– Eres imposible. Escucha, John, date cuenta de que si Jalil, o un cómplice, está vigilando la casa de Reagan y ve que hay allí una actividad inusitada, nuestro hombre desaparecerá para siempre, y nunca sabremos si tu suposición era acertada. Básicamente, se trata de una situación en la que perdemos todos.
– Lo sé. Pero cabe la posibilidad de que Jalil se proponga actuar otra noche, y de que hoy la casa de Reagan no esté siendo vigilada por él ni por ningún cómplice. Entonces, supongo, el Servicio Secreto intentará hacer lo que hizo el FBI en la casa de Wiggins, y también en la de Callum.
– El Servicio Secreto se dedica a protección, John. No a tender trampas, en especial si el cebo es un ex presidente.
– Bueno, evidentemente tienen que llevar a los Reagan a un lugar seguro y dejar que el FBI tienda una trampa sin cebo.
– ¿Cómo se las ha arreglado todos estos años sin ti el gobierno federal?
Detecté una pizca de sarcasmo, que no esperaba ahora que estábamos prometidos.
– ¿Sabes dónde está la casa? -pregunté.
– No, pero recibiré instrucciones cuando salgamos de la autovía.
– ¿Sabes en qué clase de entorno está situada la casa? ¿Rural? ¿Suburbano?
– Bel Air es casi todo semisuburbano. Fincas de algo menos de una hectárea, densamente arboladas. Algunos amigos míos han pasado por delante de la casa de Reagan, y también suelen pasar esas estúpidas excursiones al mundillo de los artistas de cine. Tengo entendido que la casa está emplazada en una finca de varias hectáreas rodeada de un muro y no se la puede ver desde la carretera.
– ¿Tiene un buen portero?
– Pronto lo vamos a averiguar.
Salimos de la autovía, y Kate llamó por teléfono a la oficina del FBI. Escuchó y repitió una serie de complicadas instrucciones, que apunté en mi factura del hotel de Marina del Rey. Kate dio al oficial de guardia la descripción de nuestro coche y la matrícula.
El terreno de Bel Air era bastante accidentado, las carreteras serpenteaban mucho y había vegetación suficiente para ocultar a un ejército de francotiradores. A los quince minutos estábamos en una calle flanqueada de árboles llamada St. Cloud Road, en la que habían grandes casas que eran apenas visibles detrás de vallas, muros y setos.
Yo esperaba ver vehículos y gente delante de la finca de Reagan pero todo estaba silencioso y oscuro. Quizá sabían realmente lo que hacían.
De pronto, surgieron dos individuos de entre los matorrales y nos hicieron parar.
Un instante después, teníamos dos pasajeros en el asiento posterior y se nos ordenaba dirigirnos a una serie de puertas dispuestas en un muro de piedra.

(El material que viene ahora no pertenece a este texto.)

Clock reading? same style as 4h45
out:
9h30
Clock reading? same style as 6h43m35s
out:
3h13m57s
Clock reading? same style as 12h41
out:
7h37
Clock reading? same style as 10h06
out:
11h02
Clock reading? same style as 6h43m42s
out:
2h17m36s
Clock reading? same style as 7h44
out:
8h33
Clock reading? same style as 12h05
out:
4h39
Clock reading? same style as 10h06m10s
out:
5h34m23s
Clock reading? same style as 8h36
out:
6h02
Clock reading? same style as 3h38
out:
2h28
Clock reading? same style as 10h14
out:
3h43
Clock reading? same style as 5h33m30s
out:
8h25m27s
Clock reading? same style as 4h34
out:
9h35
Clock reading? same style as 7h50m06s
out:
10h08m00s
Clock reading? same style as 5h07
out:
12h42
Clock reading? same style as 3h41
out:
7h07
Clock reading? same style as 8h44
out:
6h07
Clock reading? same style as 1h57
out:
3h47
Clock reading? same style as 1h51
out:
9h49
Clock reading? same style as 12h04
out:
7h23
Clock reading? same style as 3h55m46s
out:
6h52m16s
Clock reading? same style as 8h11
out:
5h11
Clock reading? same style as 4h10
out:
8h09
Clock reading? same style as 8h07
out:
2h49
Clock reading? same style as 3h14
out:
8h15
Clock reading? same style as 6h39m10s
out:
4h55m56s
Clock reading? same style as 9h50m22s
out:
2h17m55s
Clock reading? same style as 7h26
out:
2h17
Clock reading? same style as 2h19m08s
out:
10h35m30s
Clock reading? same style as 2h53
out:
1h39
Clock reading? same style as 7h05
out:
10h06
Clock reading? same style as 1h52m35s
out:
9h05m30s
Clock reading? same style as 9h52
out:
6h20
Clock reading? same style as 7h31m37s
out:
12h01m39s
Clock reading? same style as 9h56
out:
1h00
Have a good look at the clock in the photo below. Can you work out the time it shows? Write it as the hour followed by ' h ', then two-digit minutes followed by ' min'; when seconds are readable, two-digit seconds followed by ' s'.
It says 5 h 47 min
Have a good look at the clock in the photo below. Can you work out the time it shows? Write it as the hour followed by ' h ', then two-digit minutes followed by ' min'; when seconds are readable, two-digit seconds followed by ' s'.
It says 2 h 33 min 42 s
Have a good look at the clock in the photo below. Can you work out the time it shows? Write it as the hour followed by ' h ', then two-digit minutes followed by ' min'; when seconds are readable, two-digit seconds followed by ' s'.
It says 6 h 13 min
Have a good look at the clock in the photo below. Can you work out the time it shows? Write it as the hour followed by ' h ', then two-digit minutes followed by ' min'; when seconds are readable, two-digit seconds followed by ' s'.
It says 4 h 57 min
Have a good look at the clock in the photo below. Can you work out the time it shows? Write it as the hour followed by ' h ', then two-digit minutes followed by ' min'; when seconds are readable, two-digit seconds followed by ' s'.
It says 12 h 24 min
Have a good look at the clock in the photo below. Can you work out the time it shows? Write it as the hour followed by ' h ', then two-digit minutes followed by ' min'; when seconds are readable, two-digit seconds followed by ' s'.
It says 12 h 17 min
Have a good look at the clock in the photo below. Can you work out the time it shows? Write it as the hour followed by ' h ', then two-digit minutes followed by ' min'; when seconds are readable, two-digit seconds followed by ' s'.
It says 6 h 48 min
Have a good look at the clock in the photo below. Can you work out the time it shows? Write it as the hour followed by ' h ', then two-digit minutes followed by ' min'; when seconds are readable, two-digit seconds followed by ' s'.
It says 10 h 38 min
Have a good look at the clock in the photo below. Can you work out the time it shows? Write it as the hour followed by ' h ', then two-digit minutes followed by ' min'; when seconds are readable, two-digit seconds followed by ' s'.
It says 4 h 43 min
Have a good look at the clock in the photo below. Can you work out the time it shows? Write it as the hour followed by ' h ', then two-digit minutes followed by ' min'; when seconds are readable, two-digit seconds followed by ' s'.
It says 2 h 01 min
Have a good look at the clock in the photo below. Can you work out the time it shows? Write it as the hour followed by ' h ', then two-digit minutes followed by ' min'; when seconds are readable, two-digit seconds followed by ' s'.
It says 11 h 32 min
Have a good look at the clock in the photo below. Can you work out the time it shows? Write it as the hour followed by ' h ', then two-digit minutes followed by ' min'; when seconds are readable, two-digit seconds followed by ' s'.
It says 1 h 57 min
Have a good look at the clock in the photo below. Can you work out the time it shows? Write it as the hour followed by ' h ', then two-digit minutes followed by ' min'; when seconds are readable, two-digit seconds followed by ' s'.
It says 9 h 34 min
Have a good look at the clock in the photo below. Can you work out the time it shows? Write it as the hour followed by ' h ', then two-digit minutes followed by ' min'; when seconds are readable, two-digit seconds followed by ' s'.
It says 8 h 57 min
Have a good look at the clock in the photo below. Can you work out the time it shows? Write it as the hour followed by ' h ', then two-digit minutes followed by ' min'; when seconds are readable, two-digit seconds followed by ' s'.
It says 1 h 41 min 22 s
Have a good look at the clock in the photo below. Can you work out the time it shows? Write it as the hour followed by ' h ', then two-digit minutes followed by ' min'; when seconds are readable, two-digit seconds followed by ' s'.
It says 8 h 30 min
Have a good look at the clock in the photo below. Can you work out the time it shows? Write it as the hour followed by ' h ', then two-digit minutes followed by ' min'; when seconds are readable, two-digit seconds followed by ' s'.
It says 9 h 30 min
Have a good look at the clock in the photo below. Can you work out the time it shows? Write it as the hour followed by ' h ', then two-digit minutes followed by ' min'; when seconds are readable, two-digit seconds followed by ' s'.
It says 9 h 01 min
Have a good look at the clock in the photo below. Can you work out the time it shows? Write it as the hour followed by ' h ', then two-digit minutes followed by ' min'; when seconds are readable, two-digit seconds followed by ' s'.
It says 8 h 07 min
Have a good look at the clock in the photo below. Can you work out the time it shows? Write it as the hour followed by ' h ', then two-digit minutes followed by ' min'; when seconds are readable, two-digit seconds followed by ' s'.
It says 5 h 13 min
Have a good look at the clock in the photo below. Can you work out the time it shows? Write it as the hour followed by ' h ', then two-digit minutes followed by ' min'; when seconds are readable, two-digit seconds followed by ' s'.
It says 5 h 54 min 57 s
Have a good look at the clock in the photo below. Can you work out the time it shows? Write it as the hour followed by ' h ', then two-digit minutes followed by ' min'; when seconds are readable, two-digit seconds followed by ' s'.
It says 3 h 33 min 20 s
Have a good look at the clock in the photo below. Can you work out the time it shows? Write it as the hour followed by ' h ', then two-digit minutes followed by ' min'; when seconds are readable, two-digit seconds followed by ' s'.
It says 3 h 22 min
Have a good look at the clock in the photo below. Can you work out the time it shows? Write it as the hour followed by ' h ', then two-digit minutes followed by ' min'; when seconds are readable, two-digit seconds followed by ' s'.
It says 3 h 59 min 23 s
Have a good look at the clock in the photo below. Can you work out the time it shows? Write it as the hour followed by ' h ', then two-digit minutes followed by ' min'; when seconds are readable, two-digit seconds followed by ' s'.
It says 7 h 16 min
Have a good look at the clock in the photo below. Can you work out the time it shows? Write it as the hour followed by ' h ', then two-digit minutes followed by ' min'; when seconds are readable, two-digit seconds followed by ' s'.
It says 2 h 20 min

Las puertas de hierro se abrieron automáticamente, y Kate llevó el coche a través de ellas, y luego se nos dirigió a una zona de aparcamiento a la izquierda, junto a una amplia garita de seguridad. Resultaba realmente excitante si entras en la historia y todo eso. Habría sido divertido si no pareciera tan serio todo el mundo.
Bajamos del coche y miramos a nuestro alrededor. Se podía ver a lo lejos la casa de Reagan, una estructura de estilo ranchero, en la que brillaban varias luces. No parecía haber mucha gente en las cercanías pero yo tenía la seguridad de que el lugar hervía ahora de agentes y miembros del Servicio Secreto disfrazados de árboles, rocas o cualquier otra cosa con la que acostumbre fundirse esa gente.
Era una noche de luna llena, lo que se llamaba luna de cazador en los tiempos en que las miras telescópicas sensibles a los rayos infrarrojos y a la luz de las estrellas no habían convertido aún todas las noches en noches de cazador. En cualquier caso, el ex presidente no estaría paseando a aquellas horas, por lo que hube de suponer que Jalil disponía también de una mira telescópica para luz diurna y se proponía esperar hasta que los Reagan salieran a dar un paseo matutino.
Una fragante brisa transportaba sobre el césped el aroma de los arbustos en flor, y sonaban en los árboles los gorjeos de las aves nocturnas. O quizá los árboles eran agentes del Servicio Secreto que iban perfumados y se lanzaban gorjeos unos a otros.
Se nos pidió cortésmente que nos quedáramos cerca de nuestro coche, cosa que estábamos haciendo, cuando he aquí que por la puerta de la garita de seguridad aparece el mismísimo Douglas Pindick y echa a andar hacia nosotros.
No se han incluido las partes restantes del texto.